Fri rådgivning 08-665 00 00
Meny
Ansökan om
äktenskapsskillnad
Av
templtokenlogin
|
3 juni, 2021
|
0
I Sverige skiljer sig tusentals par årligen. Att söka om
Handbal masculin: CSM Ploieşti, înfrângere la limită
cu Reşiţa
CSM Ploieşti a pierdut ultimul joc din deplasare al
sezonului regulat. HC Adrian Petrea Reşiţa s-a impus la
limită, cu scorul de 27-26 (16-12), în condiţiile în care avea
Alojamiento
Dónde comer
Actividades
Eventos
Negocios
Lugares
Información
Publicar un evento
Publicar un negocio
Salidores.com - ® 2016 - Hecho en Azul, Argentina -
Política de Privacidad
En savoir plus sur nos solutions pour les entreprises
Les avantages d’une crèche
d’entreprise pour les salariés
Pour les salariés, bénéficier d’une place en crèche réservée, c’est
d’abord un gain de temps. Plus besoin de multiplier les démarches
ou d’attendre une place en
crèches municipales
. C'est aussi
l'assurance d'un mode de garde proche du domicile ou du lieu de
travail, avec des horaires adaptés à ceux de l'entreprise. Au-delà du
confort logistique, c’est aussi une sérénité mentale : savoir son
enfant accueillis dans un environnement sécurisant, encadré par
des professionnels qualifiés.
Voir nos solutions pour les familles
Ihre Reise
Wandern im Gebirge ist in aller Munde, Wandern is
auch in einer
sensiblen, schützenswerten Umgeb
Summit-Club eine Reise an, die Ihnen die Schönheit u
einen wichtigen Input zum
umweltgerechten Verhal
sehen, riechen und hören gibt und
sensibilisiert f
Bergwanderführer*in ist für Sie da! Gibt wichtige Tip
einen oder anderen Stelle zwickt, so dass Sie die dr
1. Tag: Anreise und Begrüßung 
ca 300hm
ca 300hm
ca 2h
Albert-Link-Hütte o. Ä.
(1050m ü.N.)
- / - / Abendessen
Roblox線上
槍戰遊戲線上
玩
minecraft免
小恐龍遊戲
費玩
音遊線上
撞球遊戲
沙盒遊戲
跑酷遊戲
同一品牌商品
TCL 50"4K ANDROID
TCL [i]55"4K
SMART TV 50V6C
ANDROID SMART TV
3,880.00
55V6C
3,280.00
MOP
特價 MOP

______

*TASK DIRECTIONS*
I'd like the number of lines in the listing above that contain the string "einen", and only the number.

*ANSWER SECTION*
2